Поспелов нервничал в эти дни, ходил злой и на работе и дома. Вечером как неприкаянный слонялся по квартире, бродил из угла в угол. Брался за продолжение какой-то статьи для сборника НИИ, но не написал и двух слов, бесцельно перекладывал на столе бумаги. Попробовал ручку с синими чернилами, бросил, стал искать с черными, да так и не нашел, скомкал исписанный лист, кинул в мусорное ведро.
Пройдя мимо ванной комнаты, услышал, как там что-то звякнуло и разбилось о кафельный пол. Открыл дверь, заглянул. Там была Нина.
— Что случилось? — спросил Поспелов.
— Уронила нечаянно, — сказала она, подбирая с кафельного пола осколки флакона духов.
— Французские? — сказал он с досадой.
— Какая разница? — пожала Нина плечами, не повернувшись к Поспелову.
Он прикрыл дверь, вернулся в свою комнату.
«Все нервничает, — думал он. — Что с ней? Странно ведет себя в эти дни, раньше так не было. А впрочем, я, кажется, преувеличиваю. Дело не в ней».
В ванной опять что-то упало и разбилось. Он встал, но не сразу пошел к Нине. Подождав немного, спокойно сказал через дверь:
— Может, сходим на концерт? Говорят, Ленинградская филармония, хорошие артисты.
— Если хочешь, иди один, — сказала Нина за дверью. — У меня болит голова.
— Без тебя не пойду.
Наконец-то Поспелову показалось, что он догадывается, в чем причина его плохого настроения.

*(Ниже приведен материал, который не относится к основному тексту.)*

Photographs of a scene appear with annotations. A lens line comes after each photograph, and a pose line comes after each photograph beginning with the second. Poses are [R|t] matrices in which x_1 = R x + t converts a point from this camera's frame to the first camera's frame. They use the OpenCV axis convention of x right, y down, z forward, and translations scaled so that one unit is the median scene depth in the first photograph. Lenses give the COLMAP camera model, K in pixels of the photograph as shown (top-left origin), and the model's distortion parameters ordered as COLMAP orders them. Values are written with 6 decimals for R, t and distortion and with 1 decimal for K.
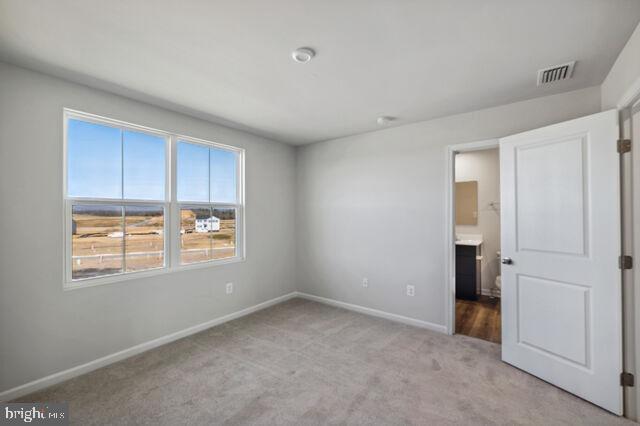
lens RADIAL K [[272.7, 0, 320.0], [0, 272.7, 213.0], [0, 0, 1]] dist [0.000118, -0.000008]
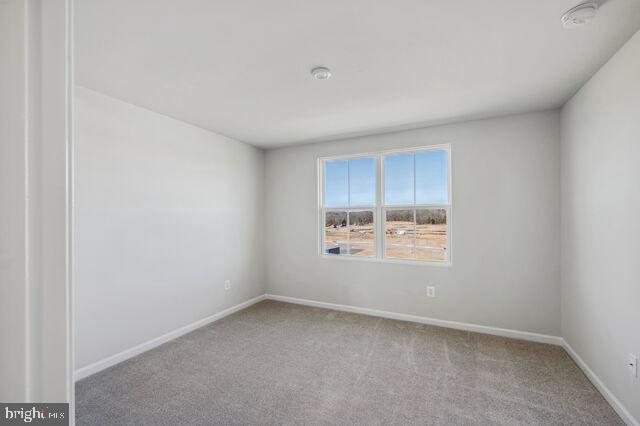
lens RADIAL K [[272.7, 0, 320.0], [0, 272.7, 213.0], [0, 0, 1]] dist [0.000118, -0.000008]
pose [[0.198746, -0.008015, -0.980018, 0.623450], [0.006481, 0.999955, -0.006863, -0.003115], [0.980030, -0.004987, 0.198789, 0.465019]]
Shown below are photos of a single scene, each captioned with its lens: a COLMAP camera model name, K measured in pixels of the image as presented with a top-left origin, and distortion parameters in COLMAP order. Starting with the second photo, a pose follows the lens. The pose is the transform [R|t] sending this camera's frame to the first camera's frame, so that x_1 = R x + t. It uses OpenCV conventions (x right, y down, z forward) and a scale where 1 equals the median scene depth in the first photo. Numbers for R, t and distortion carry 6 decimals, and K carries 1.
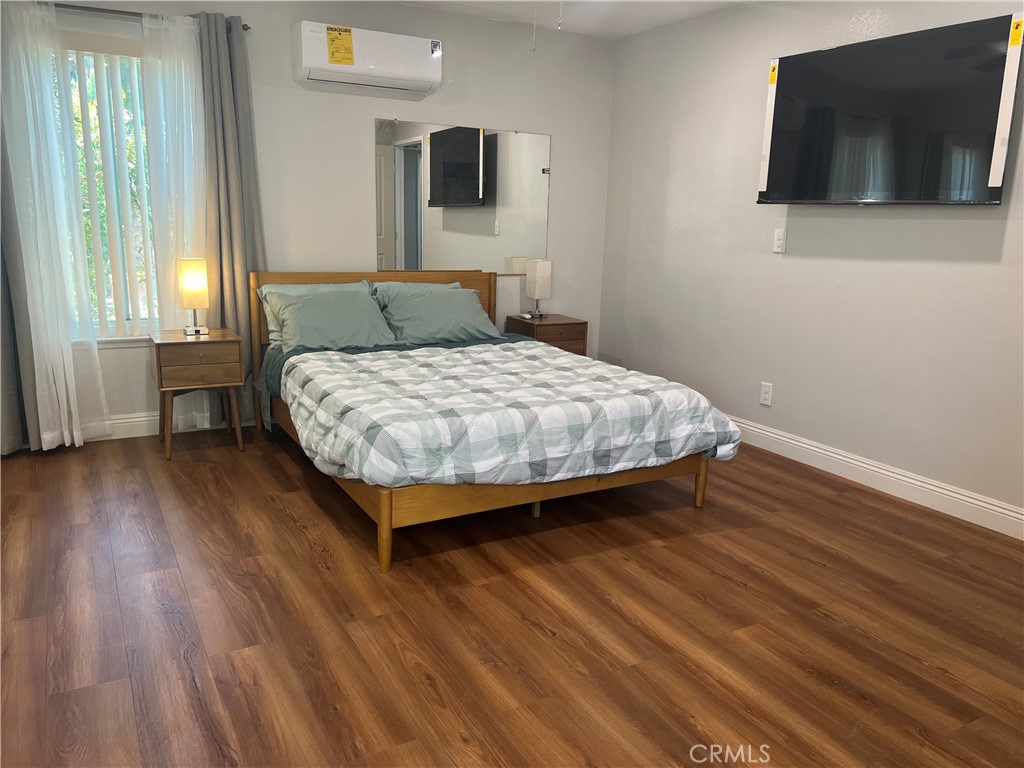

«Нина? Конечно, она, — подумал он, но тут же стал возражать себе. — А стычка с директором и неожиданный поворот разговора с главным инженером? Раньше мы с ним всегда находили общий язык. А нынче как-то странно вышло, что-то новое в характере появилось, прямо косачевская твердость, и возразить нечего. Запутался я что-то, видно, надо и мне перестраиваться. Зачем лезу на рожон? Если со стороны поглядеть, можно и в самом деле подумать, что я стою на дороге великого дела? Зачем? Собственной слабости ради?»
Поспелов распалял воображение, сам нагонял на себя страх и почти физически чувствовал, что стоит на какой-то дороге, по которой хотят пройти Косачев, Водников и другие, а он, Поспелов, мешает им, и все грозно хмурят брови, готовые вот-вот столкнуть в сторону несогласного инженера.
«Какая-то чушь, ерунда!»
Он понял, что окончательно запутался, что лучше выбросить все это из головы, отдохнуть. И решил прогуляться на свежем воздухе. Оделся, вышел на улицу.
Поспелов не обдумывал заранее дороги, шагал не торопясь, заложив руки за спину. Хотя совсем не было ветра, мороз давал себя знать, пощипывал щеки, нос, обжигал лоб. Пришлось поглубже натянуть шапку, поднять воротник.
Празднично одетая, нарядная молодежь спешила в театр, к концертному залу, многие шли во Дворец спорта, живо обсуждали последний хоккейный матч. Попадались знакомые, здоровались с Поспеловым.
Недалеко от булочной встретился Федор Гусаров с хозяйственной сумкой, из которой выглядывали белые горлышки молочных бутылок и румяный батон. Гусаров поздоровался с Поспеловым, поспешно свернул к металлургическому техникуму.